Hurricanes, which unfold in slow motion as disruptive formations of water vapor, push the atmosphere—and, by extension, the earth, lives, and markets—to their breaking point. Through an accurate architecture of forecasting that collects essential weather and climate data, we can predict extreme weather events using climate models. These models are mathematical and statistical representations of observed and sensed data, used to computationally simulate weather patterns and predict the future.

Hurricane visualization

Every half-century, a theorized variability in sea surface temperature, known as the Atlantic Multi-decadal Oscillation (AMO), shifts the average temperature from warm (positive) to cool (negative) over the Atlantic Ocean. This oscillation, continuous and harmonic, influences patterns of global climate change: it changes the frequency of rainfall and droughts, modulates glacier mass melting, and affects the frequency of storms and hurricanes. We entered in a positive phase of the AMO almost 25 years ago, marking the midpoint of the cycle, and the number of storms that can mature into extreme hurricanes has doubled compared to previous phases.
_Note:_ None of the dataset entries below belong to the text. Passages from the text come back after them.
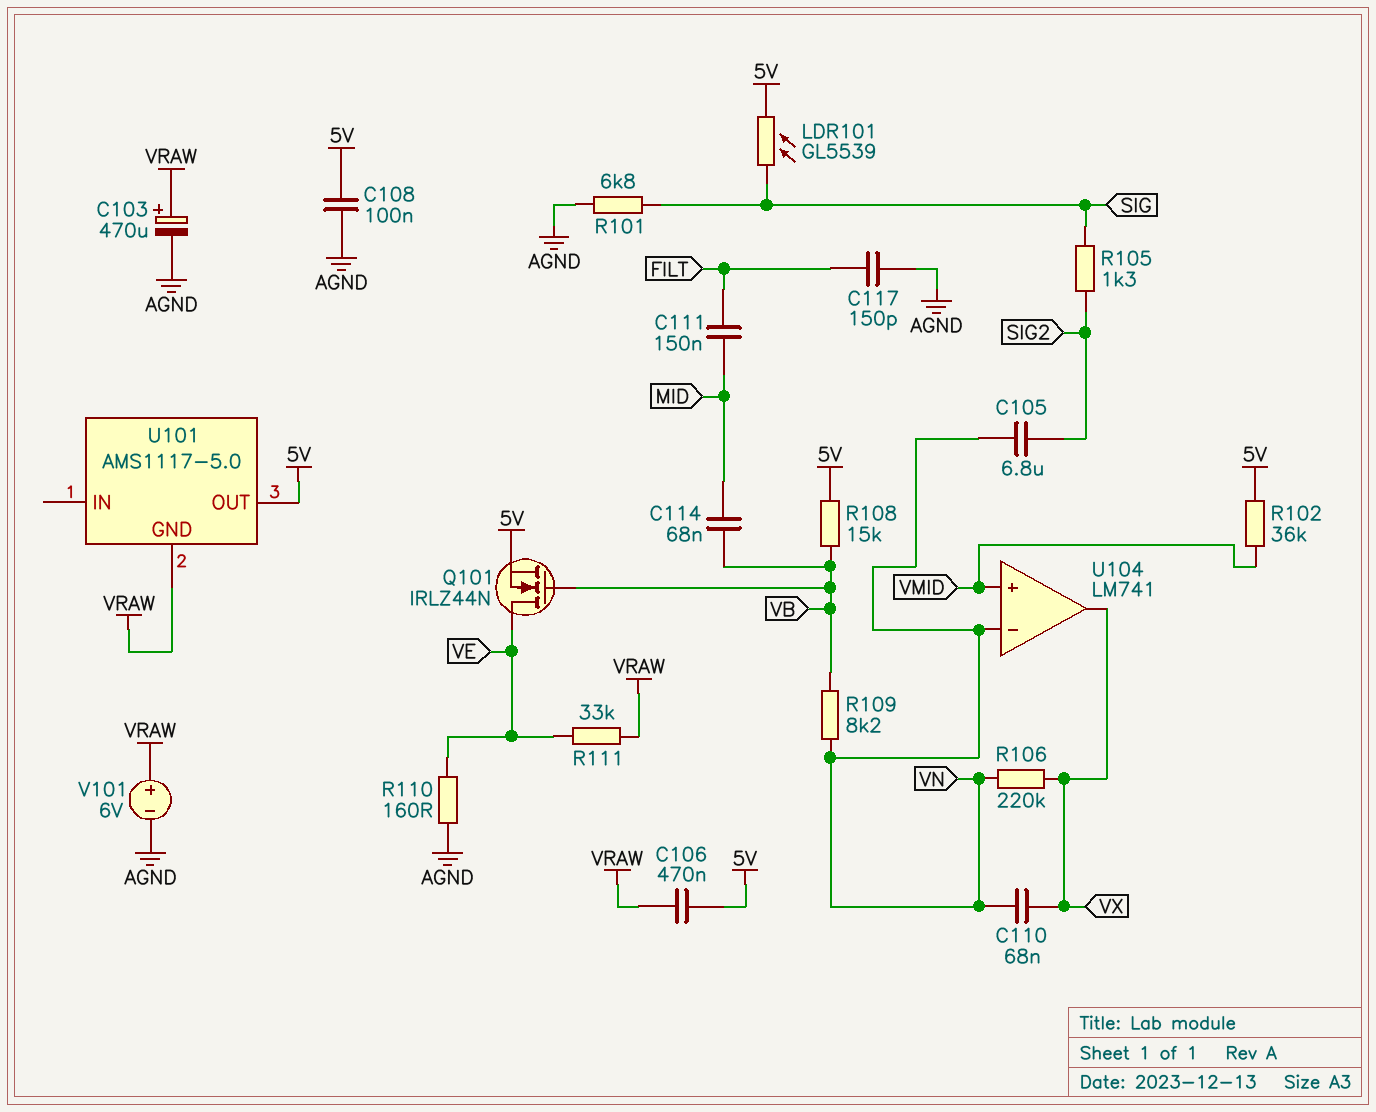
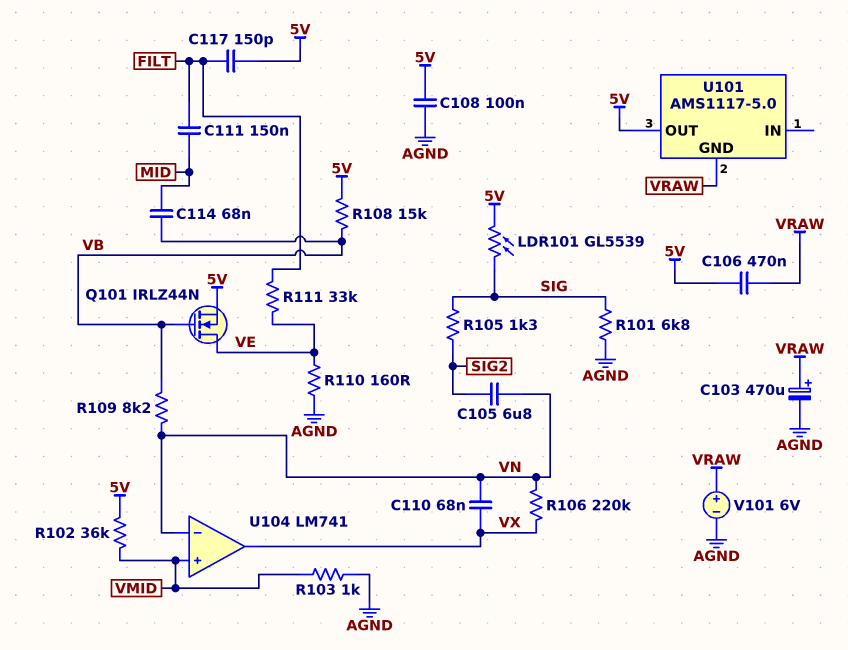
C117: 150pF (AGND, FILT) -> 150pF (5V, FILT)
R103: none -> 1k (AGND, VMID)
R111: 33k (VE, VRAW) -> 33k (FILT, VE)

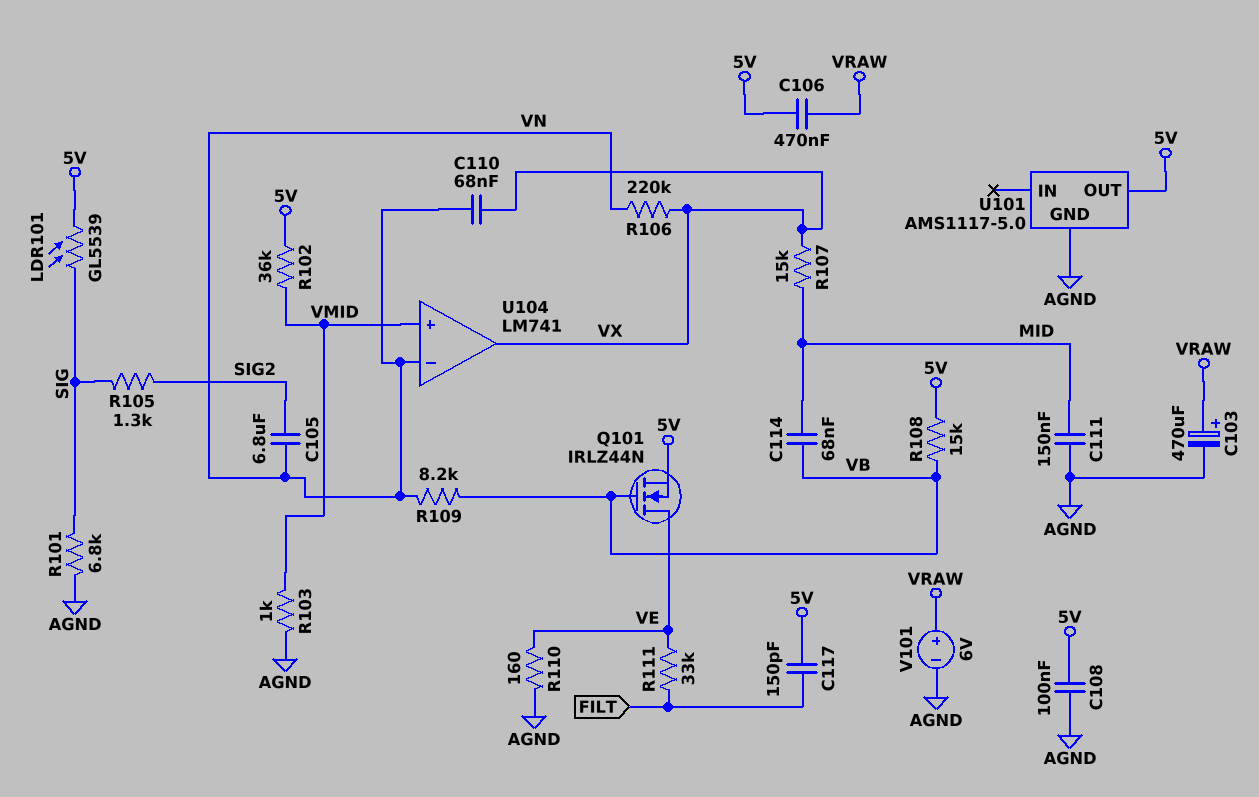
C111: 150nF (FILT, MID) -> 150nF (AGND, MID)
R107: none -> 15k (MID, VX)
U101 pin GND: VRAW -> AGND

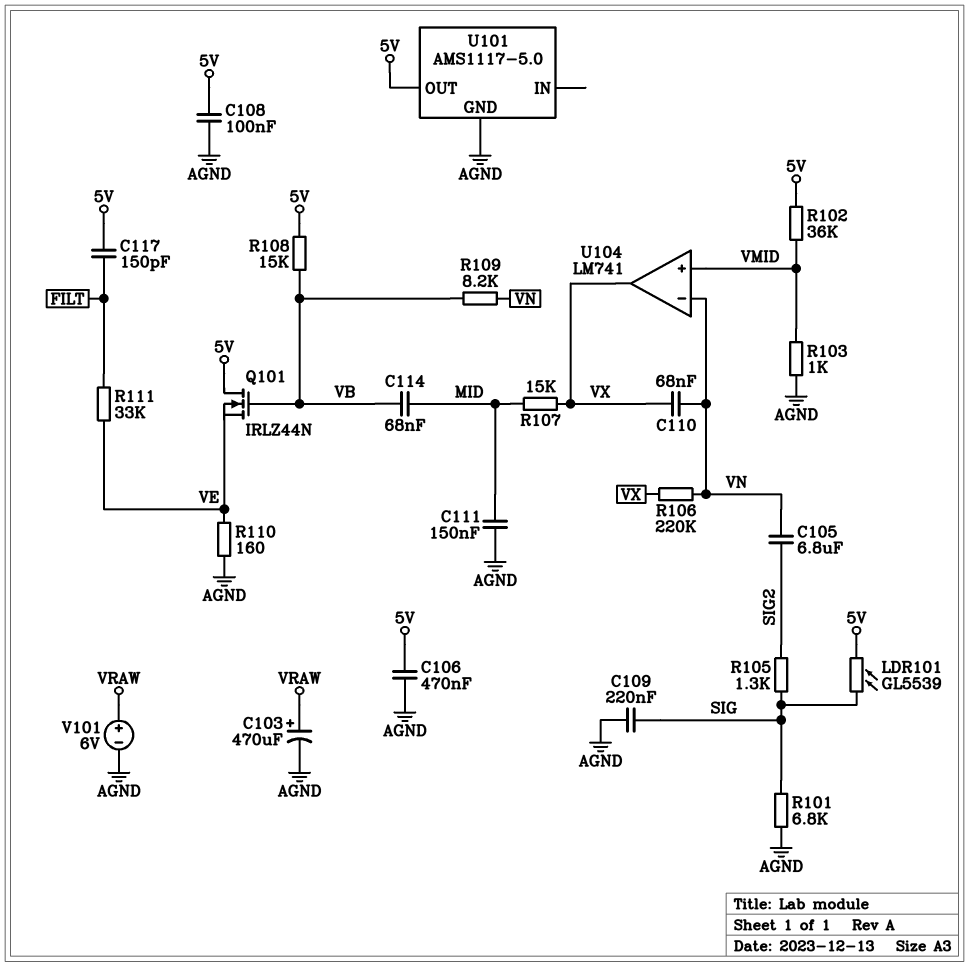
C106: 470nF (5V, VRAW) -> 470nF (5V, AGND)
C109: none -> 220nF (AGND, SIG)
Q101: NMOS IRLZ44N (G VB, D VE, S 5V) -> NMOS IRLZ44N (G VB, D 5V, S VE)

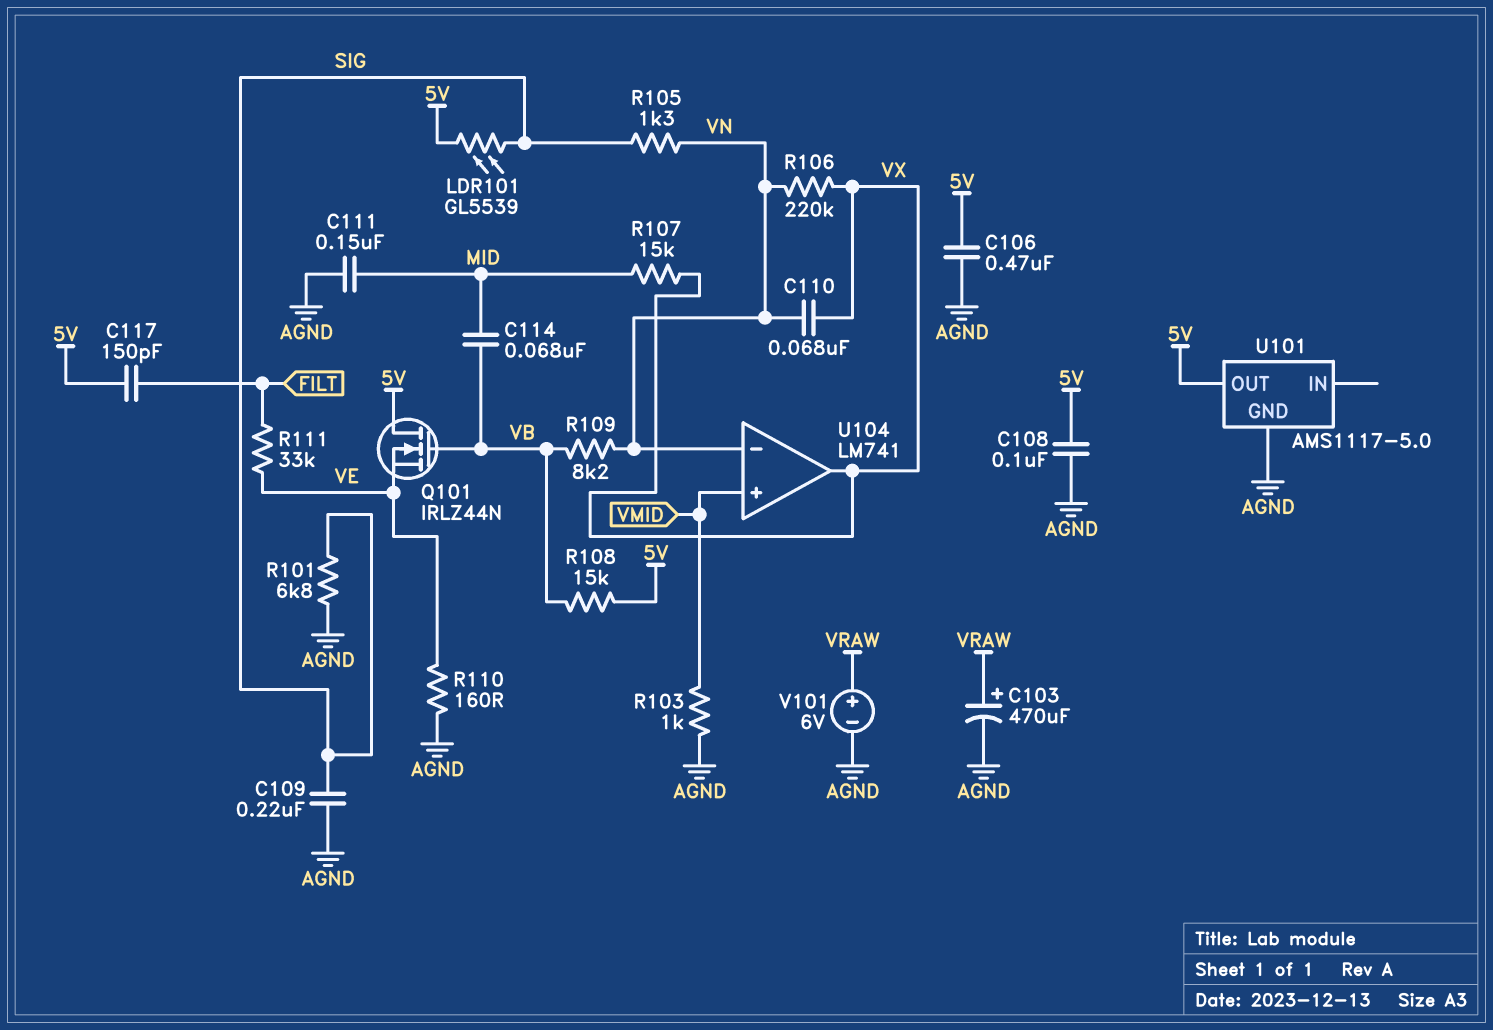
C105: 6.8uF (SIG2, VN) -> none
R102: 36k (5V, VMID) -> none
R105: 1.3k (SIG, SIG2) -> 1.3k (SIG, VN)

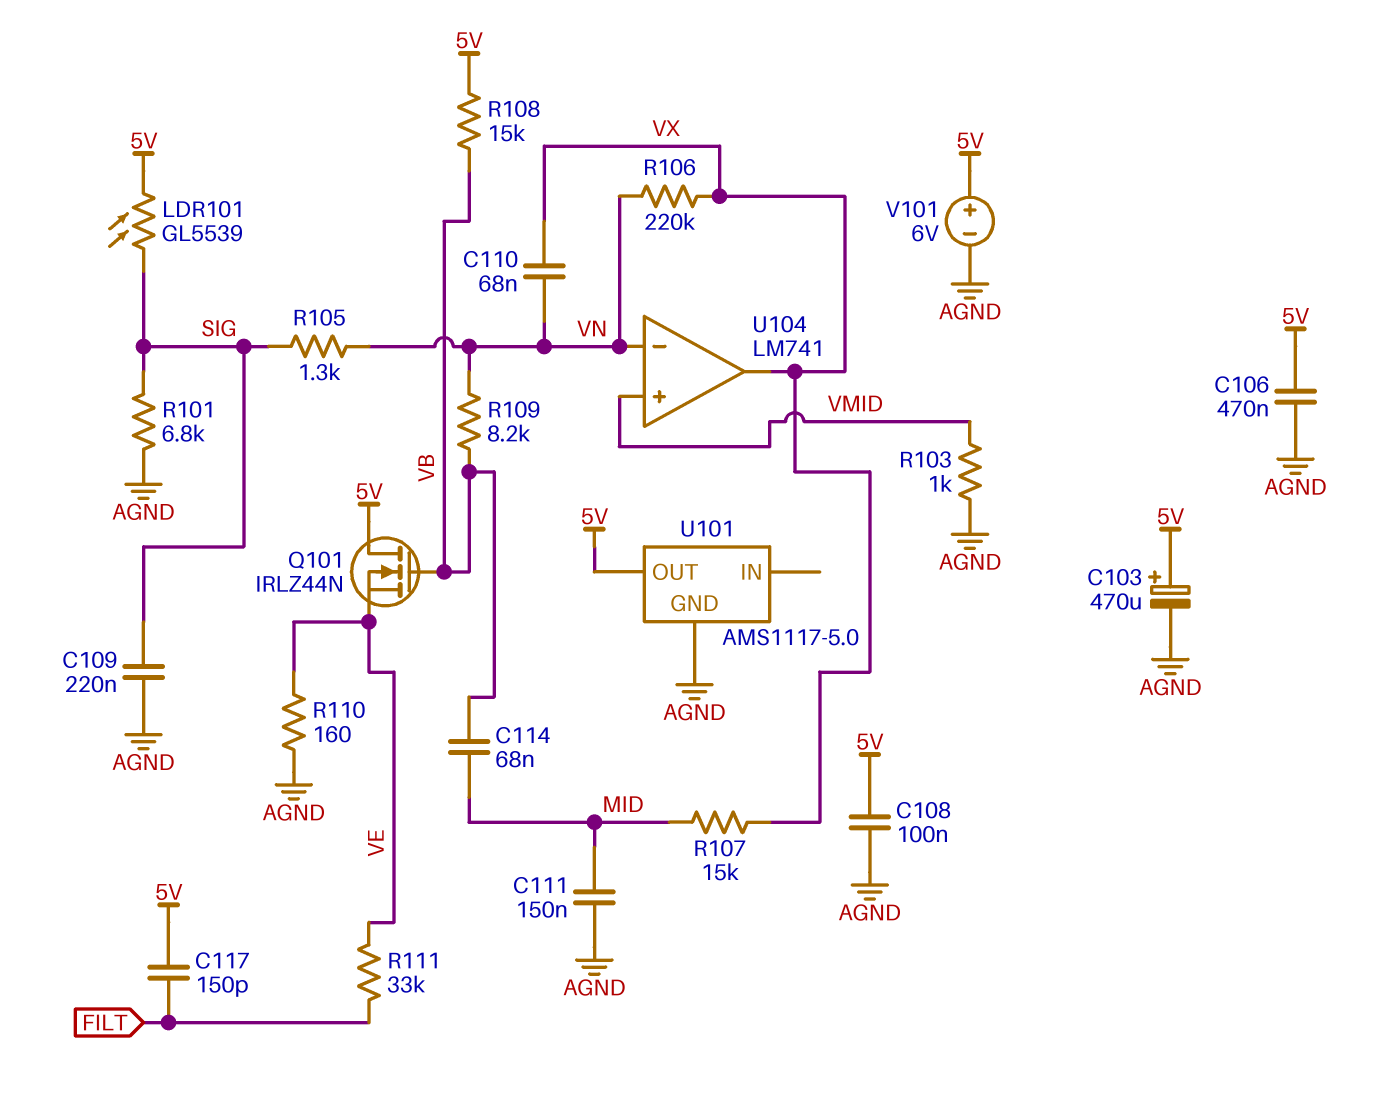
C103: 470uF (plus VRAW, minus AGND) -> 470uF (plus 5V, minus AGND)
V101: 6V (plus VRAW, minus AGND) -> 6V (plus 5V, minus AGND)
The weather we have observed since the last shift is shaping future predictions over the next century.

Hurricane visualization

In the vast machine of weather calculation, hurricanes are outliers—data points or observations that deviate significantly from the overall pattern of a dataset. They are isolated, unique, and anomalous in their statistical attributes, and because of this nature, they tend to be ignored in the training process of new AI foundation models for weather prediction. This project introduces a counter-modeling practice: an alternative mode of computing that challenges dominant paradigms of spatial representation and knowledge production.

Hurricane visualization

In an age where humans and machines are deeply entangled in the making, seeing, and reading of images, outliers become a crucial lens through which the past is decoded and the future is envisioned.

Unlike conventional models, this is a reverse engineering climate model that has been fed exclusively with outliers—all the hurricanes since the beginning of the positive shift that have deviated from statistical norms: fastest intensification, unexpected tornado spawning, coastal impacts, costliest and deadliest events.

By examining the rapid evolution of computational technologies from the early 19th century to the rise of Artificial Intelligence (AI) and Web3, this study highlights the growing tension between the desire for speed and power in technological infrastructure and the unpredictability of climate forecasting. Developed in response to the current critical political climate where open public online repositories of environmental datasets are increasingly censored or removed from Internet to obstruct climate action, this model is deliberately hosted and deployed on the Internet as a digital commons where computation actively engages with physical, spatial, and planetary forces.

By privileging counter methods, this model offers infinite combinations for indeterminate futures. Spanning the history of atmospheric sensing—from earth-anchored radar, to orbiting satellites and aircraft sensors, to cloud-based AI simulations—this model compresses and extrudes spatial knowledge into a synthetic atmosphere, while functioning as an archive: a generative interface between front-end visualizations and back-end calculations, between historical residue and future speculation that registers, accumulates, and generates its own transformations.